Wynn Resorts: Why I'm Cautious

Apr.29.13 | About: Wynn Resorts, (WYNN)

Since coming public in 2002, shares of Wynn Resorts Ltd. (NASDAQ:WYNN) are up nearly 1,000%. However, for a variety of reasons, I now believe caution is warranted.

WYNN ChartWYNN data by YCharts

Steve Wynn's Ex-Wife

One reason why I am cautious about WYNN is the possibility that Steve Wynn, the company's founder, CEO, and chairman, may lose control over the company. Steve Wynn risks losing control over WYNN if his ex-wife, Elaine Wynn, is given approval to sell her 9.6% stake in the company. Under current agreements, Steve Wynn controls the voting rights on Elaine's shares. If Elaine is granted the right to sell her shares, then Steve Wynn could lose control over the company he founded. Of course, it is too early to predict how this situation may unfold. However, if Steve Wynn loses control over the company, I would expect a major decline to ensue. Simply put, Wynn Resorts is Steve Wynn. In my opinion, Steve Wynn is the reason why WYNN has surged nearly 1,000% since coming public.


As shown by the chart below, WYNN has increased the amount of debt it has significantly in recent years.

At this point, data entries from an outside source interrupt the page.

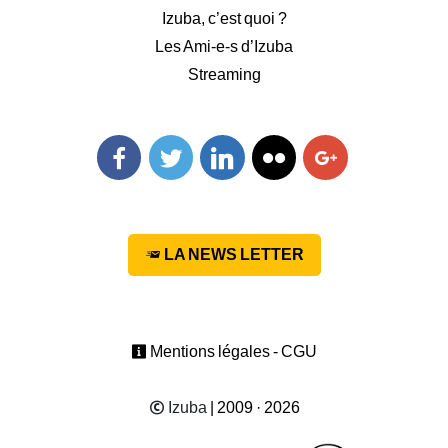
Izuba, c’est quoi ?
Les Ami-e-s d’Izuba
Streaming
Facebook
Twitter
Linkedin
Flickr
Googleplus
LA NEWS LETTER
Mentions légales - CGU
Izuba
| 2009 · 2026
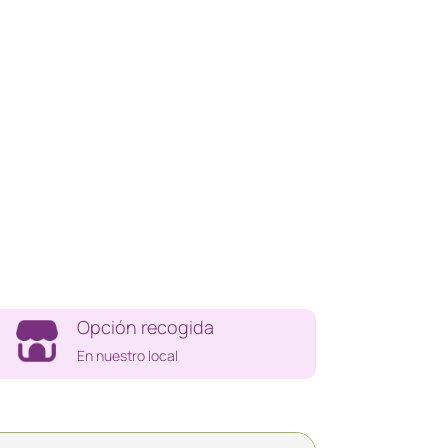
Opción recogida
En nuestro local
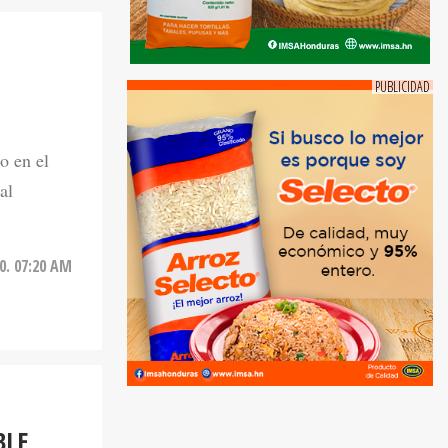
o en el
al
20. 07:20 AM
BLE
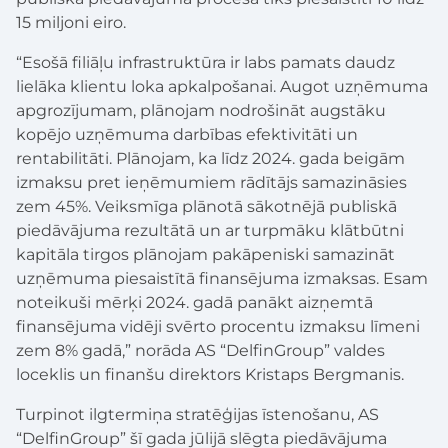
15 miljoni eiro.
“Esošā filiāļu infrastruktūra ir labs pamats daudz
lielāka klientu loka apkalpošanai. Augot uzņēmuma
apgrozījumam, plānojam nodrošināt augstāku
kopējo uzņēmuma darbības efektivitāti un
rentabilitāti. Plānojam, ka līdz 2024. gada beigām
izmaksu pret ieņēmumiem rādītājs samazināsies
zem 45%. Veiksmīga plānotā sākotnējā publiskā
piedāvājuma rezultātā un ar turpmāku klātbūtni
kapitāla tirgos plānojam pakāpeniski samazināt
uzņēmuma piesaistītā finansējuma izmaksas. Esam
noteikuši mērķi 2024. gadā panākt aizņemtā
finansējuma vidēji svērto procentu izmaksu līmeni
zem 8% gadā,” norāda AS “DelfinGroup” valdes
loceklis un finanšu direktors Kristaps Bergmanis.
Turpinot ilgtermiņa stratēģijas īstenošanu, AS
“DelfinGroup” šī gada jūlijā slēgta piedāvājuma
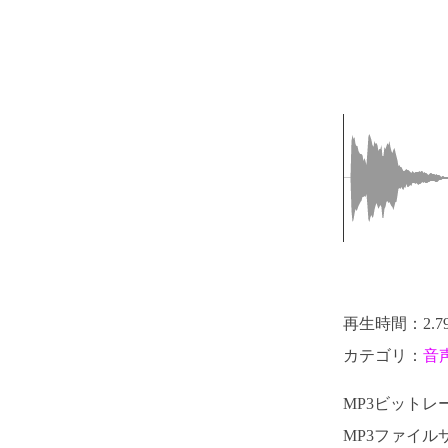
再生時間：2.7
カテゴリ：
音
MP3ビットレート
MP3ファイルサ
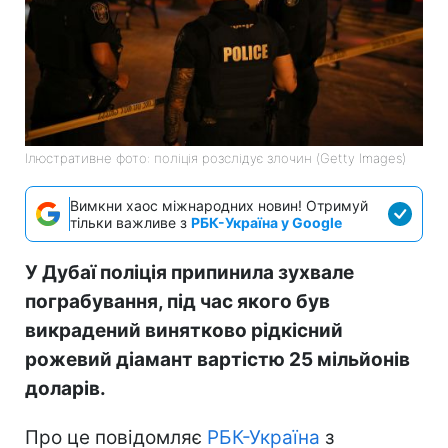
Ілюстративне фото: поліція розслідує злочин (Getty Images)
Вимкни хаос міжнародних новин! Отримуй
тільки важливе з
РБК-Україна у Google
У Дубаї поліція припинила зухвале
пограбування, під час якого був
викрадений винятково рідкісний
рожевий діамант вартістю 25 мільйонів
доларів.
Про це повідомляє
РБК-Україна
з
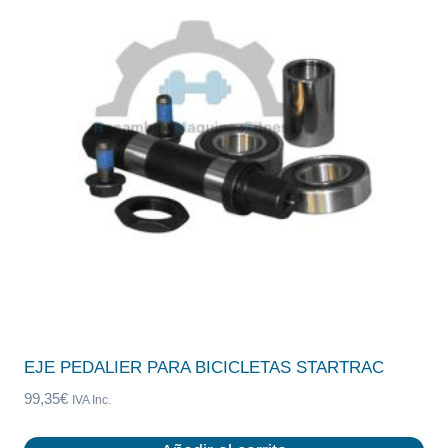
EJE PEDALIER PARA BICICLETAS STARTRAC
99,35
€
IVA Inc.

WYNN Long Term Debt ChartWYNN Long Term Debt data by YCharts

Prior to 2012, WYNN had been decreasing the amount of debt outstanding relative to 2008-2010 levels. However, that changed when the company decided to forcibly buyout its largest shareholder, Kazuo Okada, in 2012 after a dispute regarding Mr. Okada's improper payments to gambling regulators in the Philippines. In order to buy out Okada, WYNN was forced to issue a $1.9 billion debt note. WYNN's increasing debt load is a problem for a few reasons. Firstly, it has the potential to cripple the company given a difficult operating environment. It is important to remember what happened to WYNN's peers, Las Vegas Sands (NYSE:LVS) and MGM Resorts International (NYSE:MGM) during the 2008 financial crisis. Both MGM and LVS came very close to bankruptcy due to their debt load and both MGM and LVS shares traded in the low single digits in 2008. Comparably, WYNN never faced that same financial situation because the company was not as leveraged as MGM or LVS. Following the increase in debt, credit agency S&P has made some negative comments about the company's credit rating. Another reason why the increasing debt load is a problem is that it limits WYNN's ability to expand. Simply put, the company cannot take on much more debt, so it is limited in terms of pursuing new opportunities.

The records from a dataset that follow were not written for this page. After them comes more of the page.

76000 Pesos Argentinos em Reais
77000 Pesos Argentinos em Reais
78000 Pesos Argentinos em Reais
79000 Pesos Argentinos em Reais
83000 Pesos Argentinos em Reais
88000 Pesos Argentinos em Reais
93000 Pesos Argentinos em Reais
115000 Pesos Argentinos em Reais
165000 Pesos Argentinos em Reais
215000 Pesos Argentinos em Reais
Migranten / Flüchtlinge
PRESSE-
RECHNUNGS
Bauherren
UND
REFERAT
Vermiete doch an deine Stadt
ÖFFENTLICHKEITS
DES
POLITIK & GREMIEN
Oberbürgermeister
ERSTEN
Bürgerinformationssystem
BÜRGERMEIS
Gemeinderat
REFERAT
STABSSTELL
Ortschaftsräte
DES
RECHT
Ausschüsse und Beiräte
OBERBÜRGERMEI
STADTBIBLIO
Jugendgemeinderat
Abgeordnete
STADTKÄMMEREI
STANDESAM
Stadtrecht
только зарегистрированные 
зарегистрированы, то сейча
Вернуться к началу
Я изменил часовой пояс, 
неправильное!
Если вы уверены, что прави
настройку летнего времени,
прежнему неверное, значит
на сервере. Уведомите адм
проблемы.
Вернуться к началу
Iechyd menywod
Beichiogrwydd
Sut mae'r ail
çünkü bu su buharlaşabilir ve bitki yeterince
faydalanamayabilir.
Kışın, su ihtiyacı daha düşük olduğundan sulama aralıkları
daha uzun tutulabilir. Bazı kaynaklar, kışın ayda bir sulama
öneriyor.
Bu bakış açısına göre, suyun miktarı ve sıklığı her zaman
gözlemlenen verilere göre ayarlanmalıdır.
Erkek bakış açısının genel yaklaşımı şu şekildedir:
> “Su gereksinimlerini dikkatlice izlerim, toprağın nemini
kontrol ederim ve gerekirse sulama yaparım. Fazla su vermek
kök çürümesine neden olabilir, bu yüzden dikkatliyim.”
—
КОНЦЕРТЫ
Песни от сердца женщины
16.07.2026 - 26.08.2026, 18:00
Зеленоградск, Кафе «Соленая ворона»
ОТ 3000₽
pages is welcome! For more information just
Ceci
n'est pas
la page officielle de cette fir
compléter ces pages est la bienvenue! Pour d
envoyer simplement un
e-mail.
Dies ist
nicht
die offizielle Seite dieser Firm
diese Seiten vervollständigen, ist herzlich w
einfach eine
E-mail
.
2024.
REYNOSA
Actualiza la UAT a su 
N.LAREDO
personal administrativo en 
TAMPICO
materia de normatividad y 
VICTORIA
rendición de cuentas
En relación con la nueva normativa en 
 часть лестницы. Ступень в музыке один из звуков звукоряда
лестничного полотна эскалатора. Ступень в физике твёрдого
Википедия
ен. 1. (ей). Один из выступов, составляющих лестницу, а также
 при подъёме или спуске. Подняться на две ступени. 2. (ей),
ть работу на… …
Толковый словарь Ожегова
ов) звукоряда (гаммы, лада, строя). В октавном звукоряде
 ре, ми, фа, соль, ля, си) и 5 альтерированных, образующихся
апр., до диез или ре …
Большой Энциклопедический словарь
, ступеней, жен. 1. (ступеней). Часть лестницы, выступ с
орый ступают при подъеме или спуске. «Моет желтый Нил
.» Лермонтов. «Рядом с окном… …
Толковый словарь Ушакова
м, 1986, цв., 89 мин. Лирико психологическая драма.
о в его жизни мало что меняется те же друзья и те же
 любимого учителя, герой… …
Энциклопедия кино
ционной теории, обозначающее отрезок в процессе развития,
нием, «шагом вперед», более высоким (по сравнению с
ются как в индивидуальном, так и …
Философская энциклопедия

Urban Hotels Will Focus on Luxury over Gaming

Steve Wynn recently said that the future of WYNN will focus on luxury, not gaming. Currently, WYNN is in the process of bidding for rights to open a property in Philadelphia. WYNN recently announced a deal to open a $1.2 billion property in Massachusetts. The deal still requires state approval. Wynn said:

Slot machines and blackjack tables have no power at all. What we are not building is a box of slots. We're building a beautiful hotel that just happens to have a gaming room in the back.

The issue I have with this strategy is that Wynn will now be competing in what is a different business, luxury hotels. Seasoned hotel companies such as the Four Seasons, the Ritz Carlton, the Fairmont, and others will be competing in the luxury hotel market. To me, what is more important than Wynn's strategy shift to luxury hotels is its lack of interest in online gaming. Wynn said:

I've often thought this whole subject of online gaming was getting everybody jazzed up, but it's difficult to distinguish yourself online. We'll have our oar in the water, but I don't know how to make an experience on a computer screen as unforgettable as an experience in a luxury hotel.

Online gaming is the future, and Wynn needs a strategy better than "we have our oar in the water" if WYNN is to stay a dominant force in the gaming market.


Certainly, Steve Wynn has proved a man to bet on, not against. While I would certainly not short the stock given Wynn's track record, I would suggest caution at this point. The unfolding situation with Steve Wynn's ex-wife, massive increase in company debt, lack of online gaming plan, and shifting of focus to luxury from gaming are all reasons to be wary of taking a long position in WYNN right now.

Disclosure: I have no positions in any stocks mentioned, and no plans to initiate any positions within the next 72 hours. I wrote this article myself, and it expresses my own opinions. I am not receiving compensation for it (other than from Seeking Alpha). I have no business relationship with any company whose stock is mentioned in this article.